If the Create Account box is checked, the rXg will create or update an Account object after successful user authentication against the LDAP server. Creating an Account for the user enables the user to take advantage of the manage devices, usage reporting, and DMZ and port forwarding functionality. This behavior is mutually exclusive to specifying an LDAP Group and session attributes.

Associating one or more Usage Plans to the LDAP Domain instructs the rXg to perform a search against the LDAP server to determine group membership. The names of the user's groups are compared against names of the associated Usage Plans to attempt to find a matching plan. If there is a singular match, the Usage Plan is applied automatically. If there are no matches or multiple matches, the Account will be created with no usage plan and the user must select or purchase a usage plan via the captive portal before gaining access to the Internet.

The LDAP group field specifies the membership destination for end-users that have presented valid credentials.

The session minutes field specifies the length of the login session for end-users that have presented valid credentials.

If the automatic login box is checked, the rXg will attempt to automatically login a returning end-user after the first successful authentication, assuming the user has the same MAC address and/or browser cookie. This requires storing the end-user's password in the rXg's database in encrypted format.

If the logical partition of the LDAP client defined by this record is to be used with Microsoft Active Directory, check the box next to AD binding and enter the MSAD domain into the AD domain field.

The Users context field specifies the base DN to be used when searching for LDAP users or when building a user's DN for authentication against a non-Active Directory LDAP server. User records must reside below the specified DN in order to be located via LDAP searches for usage plan matching when Account creation behavior is enabled.

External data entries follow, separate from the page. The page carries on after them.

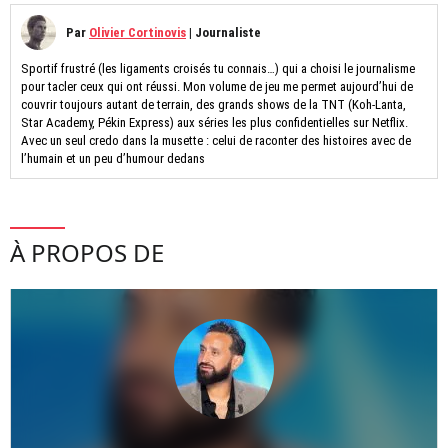
Par
Olivier Cortinovis
|
Journaliste
Sportif frustré (les ligaments croisés tu connais…) qui a choisi le journalisme
pour tacler ceux qui ont réussi. Mon volume de jeu me permet aujourd’hui de
couvrir toujours autant de terrain, des grands shows de la TNT (Koh-Lanta,
Star Academy, Pékin Express) aux séries les plus confidentielles sur Netflix.
Avec un seul credo dans la musette : celui de raconter des histoires avec de
l’humain et un peu d’humour dedans
À PROPOS DE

The Username field specifies the LDAP attribute that will be used to build a user's DN when using non-AD binding, as well as for performing searches against LDAP when account creation behavior is enabled. The value should be the name of an attribute identifies the the user's username, such as samaccountname when utilizing Active Directory.

The Bind username and Bind password fields specify the credentials that will be used to perform searches against the LDAP database when Account creation behavior is enabled.

The note field is a place for the administrator to enter a comment. This field is purely informational and has no bearing on the configuration settings.